### What to produce:
Nothing but the images is to be left out of your exact copy of the entries.

**********

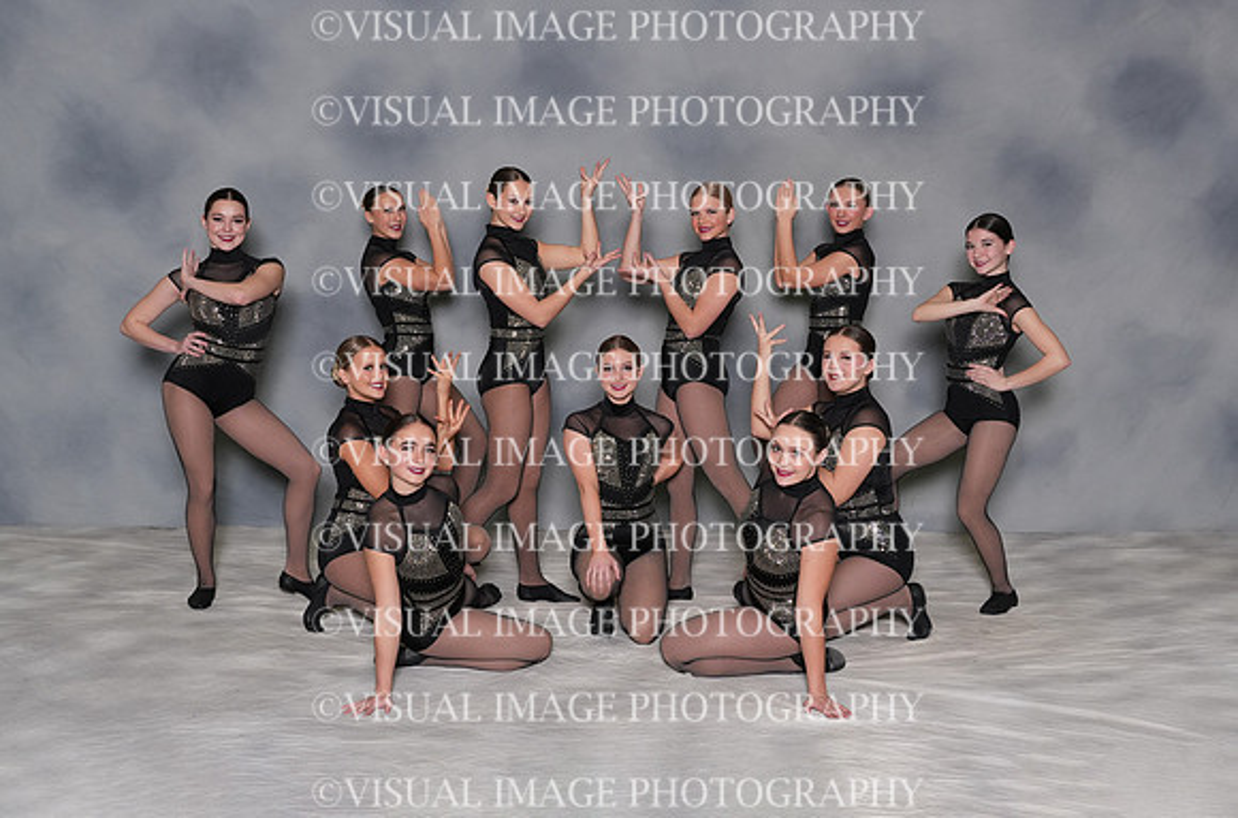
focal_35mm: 51
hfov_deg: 39.0
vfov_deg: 26.3
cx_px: 619
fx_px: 1749
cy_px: 409
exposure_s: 1/125
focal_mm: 34
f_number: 8
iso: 800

**********

### Result of this task:
focal_35mm: 51
hfov_deg: 39.0
vfov_deg: 26.3
cx_px: 619
fx_px: 1749
cy_px: 409
exposure_s: 1/125
focal_mm: 34
f_number: 8
iso: 800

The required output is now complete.